= EXERCÍCIO ESCRITO =
Reescreva o trecho do texto sobre Cidade Invisível entre "Na versão televisiva, os" e "temem ser exterminadas.", inclusive, atualizando "bar" para "restaurante".

= FONTE =
------
Essa fala de Alessandra Negrini, no papel de uma Cuca contemporânea, marca uma das minhas cenas favoritas de Cidade Invisível, a série brasileira da Netflix que se tornou a nova sensação do momento. Não apenas os brasileiros, mas também nossos hermanos argentinos, chilenos, mexicanos e ainda franceses, ianques e italianos pararam para assisti-la e a colocaram entre as dez séries mais vistas em seus países. A produção transporta personagens do folclore brasileiro para uma realidade nada fantástica: o Rio de Janeiro atual, com suas desigualdades sociais extremas, questões ambientais negligenciadas e uma eterna disputa entre o progresso e a valorização da cultura tradicional.

Na versão televisiva, os personagens também ganham uma nova roupagem: Saci-Pererê é um jovem negro com perna mecânica que mora em uma ocupação na Lapa, a Cuca é dona de um bar na noite carioca e o Curupira (praticamente sem mata para proteger), acaba bêbado em uma cadeira de rodas. A série fisga o público ao construir um enredo que chama a atenção por combinar a essência sobrenatural (e nostálgica) desses personagens da cultura popular brasileira com uma narrativa realista do Brasil (distópico) de 2021.

Versão contemporânea, fórmula antiga: entidades folclóricas temem ser exterminadas.

A fórmula, por certo, não é nova. Séries como “American Gods”, “Vikings” e “Era uma vez” continuam a fazer sucesso ao repaginar histórias fantásticas e mitológicas que prendem o ser humano há séculos.
------
= DADOS FORNECIDOS =
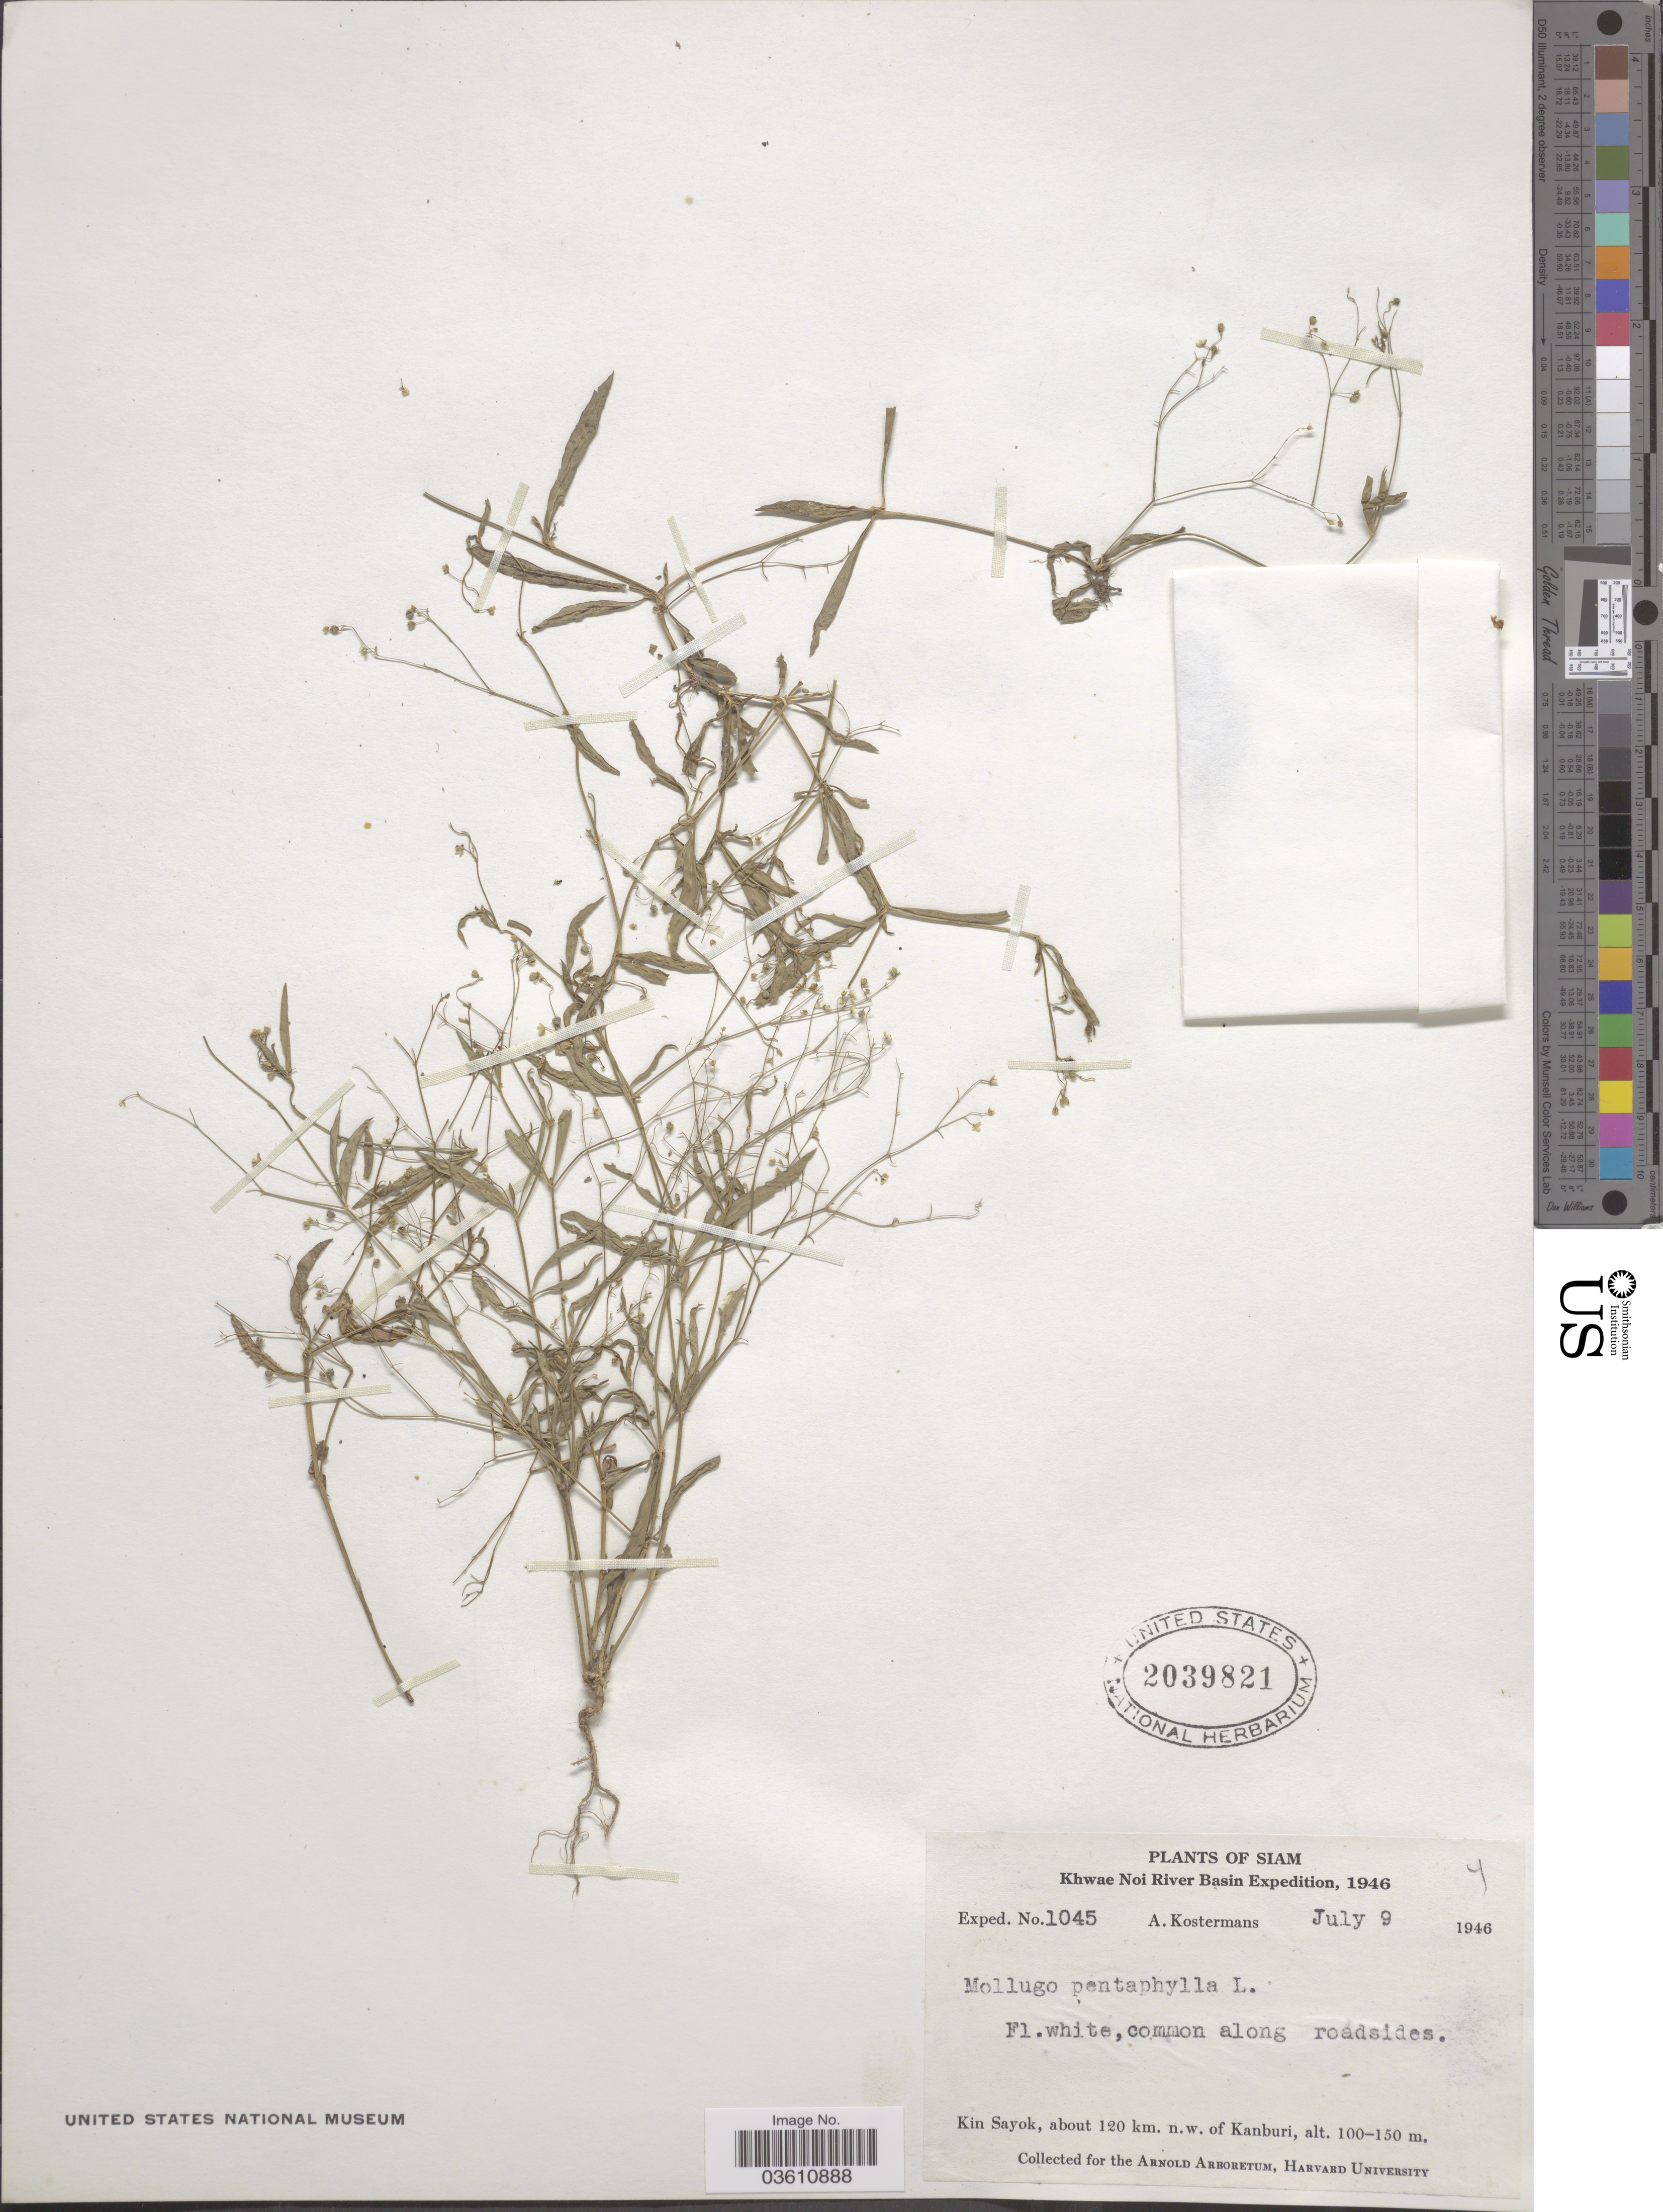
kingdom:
------
= RESULTADO COMPLETO =
Na versão televisiva, os personagens também ganham uma nova roupagem: Saci-Pererê é um jovem negro com perna mecânica que mora em uma ocupação na Lapa, a Cuca é dona de um restaurante na noite carioca e o Curupira (praticamente sem mata para proteger), acaba bêbado em uma cadeira de rodas. A série fisga o público ao construir um enredo que chama a atenção por combinar a essência sobrenatural (e nostálgica) desses personagens da cultura popular brasileira com uma narrativa realista do Brasil (distópico) de 2021.

Versão contemporânea, fórmula antiga: entidades folclóricas temem ser exterminadas.